Miller worked with Hoff to configure a Trimble EZ-Pilot assisted steering system in the tractor that pulls the 8 row Schlagel strip-till rig in the spring, sometimes just ahead of the planter. They adopted strip-till in 2008 and installed the auto-steer system 2009. It follows an RTK signal subscription through the local Case IH dealer.
In 2010, they installed a Trimble EZ-Steer assisted steering system on Hoff’s AGCO RT155A tractor that pulls their 8 row John Deere 7300 planter. “Our tractors are older and don’t have the valves for auto-steering systems, so these attach to the steering column and work well,” Miller says.

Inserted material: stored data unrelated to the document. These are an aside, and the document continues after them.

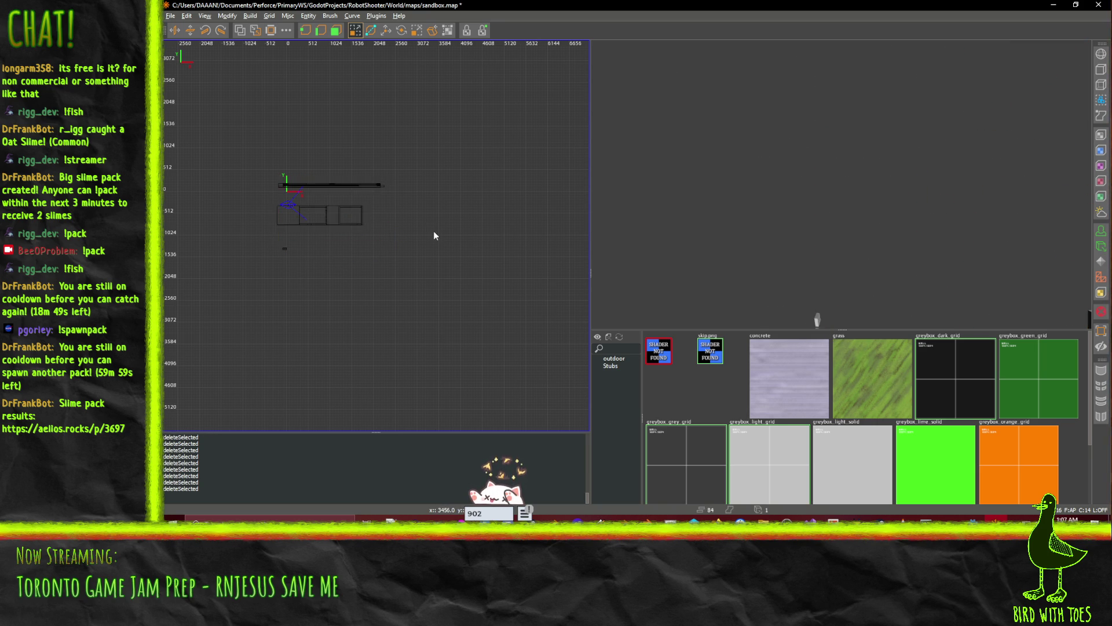
pyautogui.click(340, 209)
pyautogui.keyDown('ctrl'); pyautogui.click(315, 247); pyautogui.keyUp('ctrl')
pyautogui.keyDown('ctrl'); pyautogui.click(374, 223); pyautogui.keyUp('ctrl')
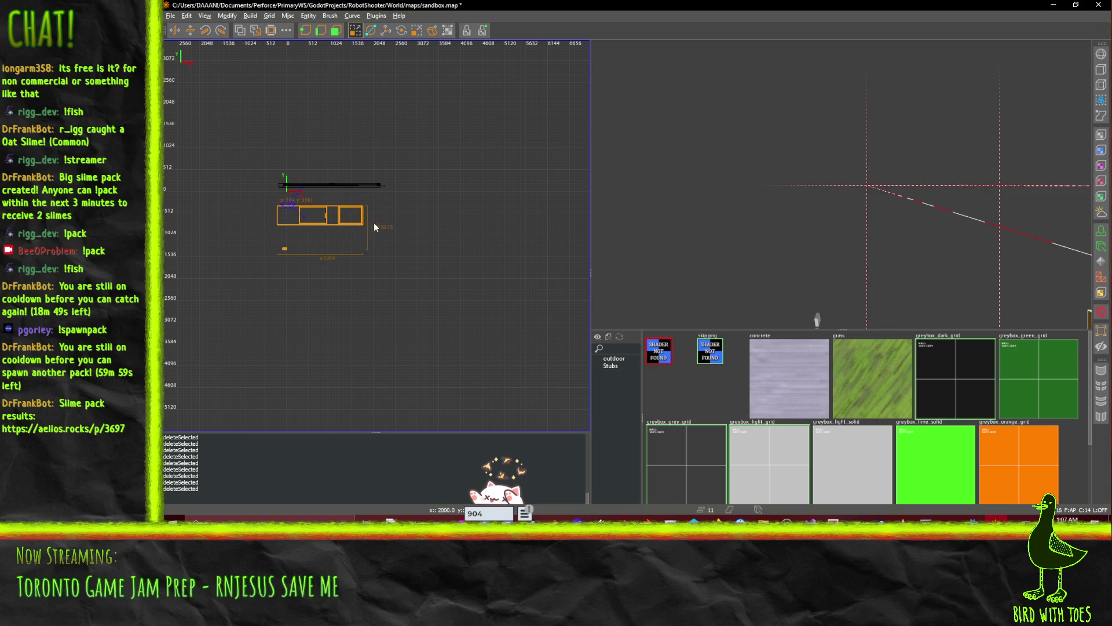
pyautogui.keyDown('ctrl'); pyautogui.click(380, 186); pyautogui.keyUp('ctrl')
pyautogui.keyDown('ctrl'); pyautogui.click(281, 186); pyautogui.keyUp('ctrl')
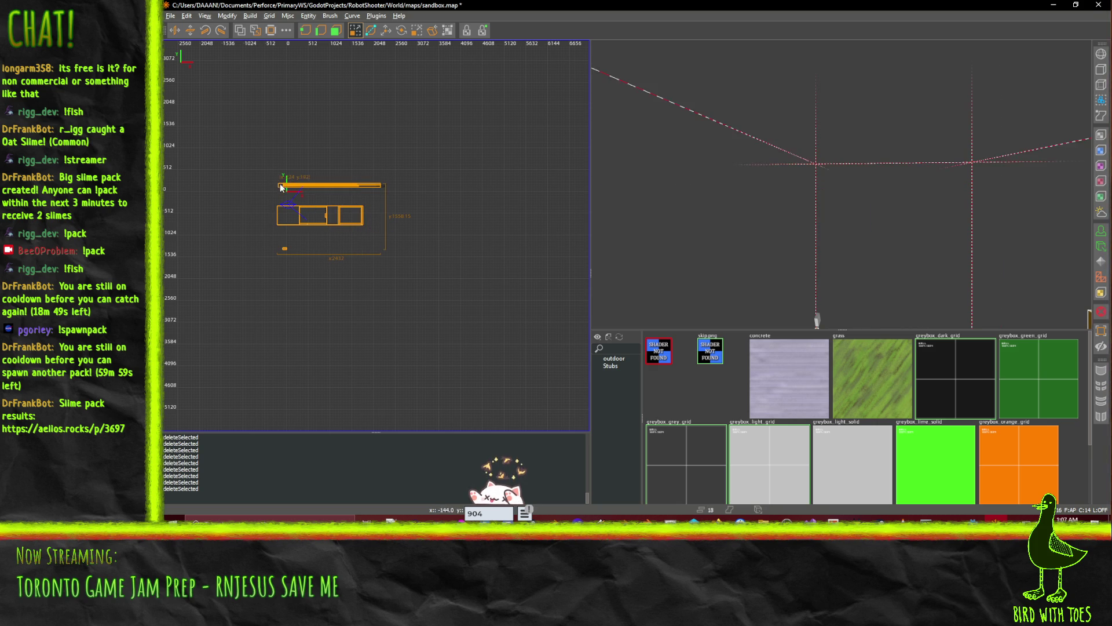
pyautogui.press('ctrl+z')
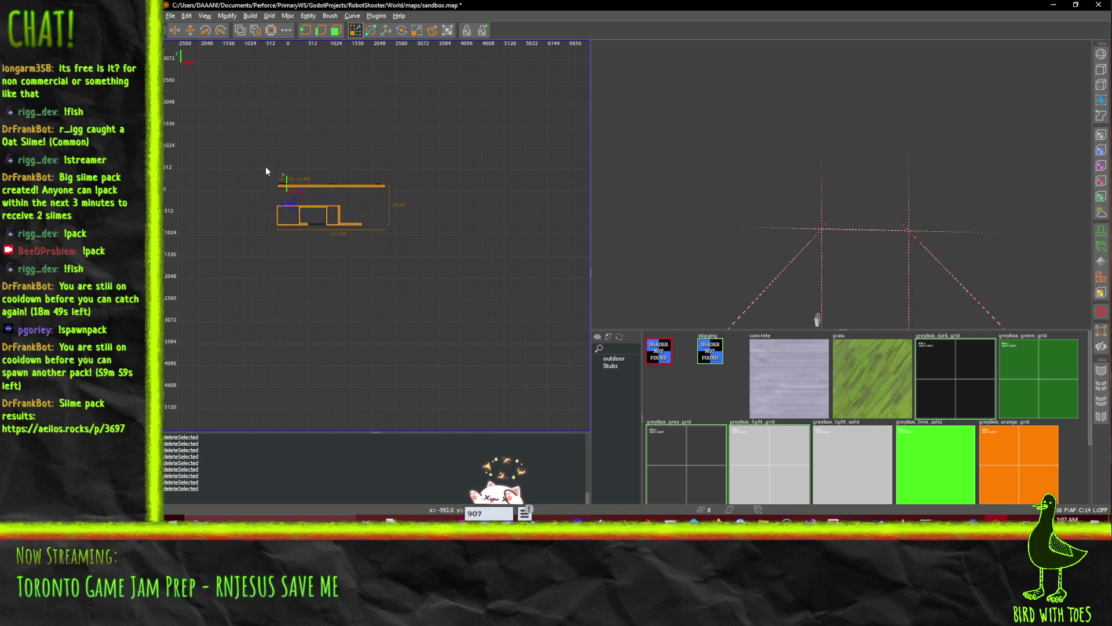
pyautogui.keyDown('ctrl'); pyautogui.click(382, 185); pyautogui.keyUp('ctrl')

They plan to add auto-steer to their Tyler Patriot 150 self-propelled sprayer with 60 foot booms that they purchased this year, but have yet to venture into variable-rate seeding or fertilizer application.
Point of Pain: Compensating for Drift
While Miller has had plenty of experience working with other farmers overcoming their obstacles to successful precision farming implementation, his pinch point involved getting the precision guidance system adjusted for the strip-till rig’s side pull.
“Every piece of field equipment has some side pull and that is especially true on the strip-till rig,” he says. “It took some time and thinking to adjust the steering system to compensate for it.”
Miller says the process of compensating for drift is counterintuitive. “It took us a few hours in the field working with it and then following up with the planter to make sure we were getting there,” he says. “It turns out, the compensation needs to be in the direction of the drift, not against it. I wish drift adjustment systems were easier to configure.”
One advantage to Miller’s experience as a user and troubleshooter of technology is that he can understand farmers’ frustration when things don’t work.
“That’s only made worse when the dealer isn’t as responsive as the farmer would like,” he says. “It takes patience on both sides. We all have a time crunch and long days.”